Kebanyakan ulama beropini aturan dasar perkawinan merupakan “sunnat”. Ulama mazhab syafi’i beropini bahwa aturan asal perkawinan merupakan “mubah”. Ulama mazhab Dhahiri beropini bahwa perkawinan wajib dijalankan orang yang sudah bisa tanpa dikaitkan adanya kerisauan akan berbuat zina apabila tidak kawin.
c). Perkawinan yang haram. Bagi orang yang belum berminat dan tak punya kesanggupan untuk melakukan dan memikul tanggung jawab dalam kelancaran perkawinan, dan apabila dipaksakan kawin akan berakibat menyulitkan dan penderitaan bagi isterinya, maka hukumnya menjadi haram. Nabi saw mengajarkan : “Jangan melakukan sebuah perbuatan yang berakibat menyulitkan diri sendiri & orang lain.”
d). Perkawinan Makruh Perkawinan hukumnya makruh, bagi seseorang yang dapat dari sisi materiil, cukup daya tahan mental dan agama, tapi ada kerisauan tidak sanggup melakukan keharusan untuk menampilkan nafkah batin, walaupun tidak berakibat menyulitkan isterinya. Imam Al-Gazali menyampaikan bahwa Suatu perkainan kalau dikhawatirkan berakibat menghemat semangat beribadah terhadap Allah dan semangat kerja dalam bidang ilmiah maka hukumnya lebih makruh.
e).
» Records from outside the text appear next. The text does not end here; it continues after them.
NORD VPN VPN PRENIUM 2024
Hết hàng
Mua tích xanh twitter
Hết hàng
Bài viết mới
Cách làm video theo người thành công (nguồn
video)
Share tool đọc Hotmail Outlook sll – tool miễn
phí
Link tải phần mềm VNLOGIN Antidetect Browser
Perkawinan yang mubah Bagi orang yang dapat dari sisi materiil, dan fisik dan apabila ia tidak kawin tidak ada kerisauan berbuat zina maka hukumnya mubah. Perkawinan dijalankan cuma sekedar menyanggupi keperluan biologis dan kesenangan bukan untuk tujuan membina keluarga serta keamanan hidup beragama. Catatan: Salah satu tujuan diciptakannya Hukum Islam merupakan untuk memelihara keturunan. Karenanya diciptakan Hukum Perkawinan.[1]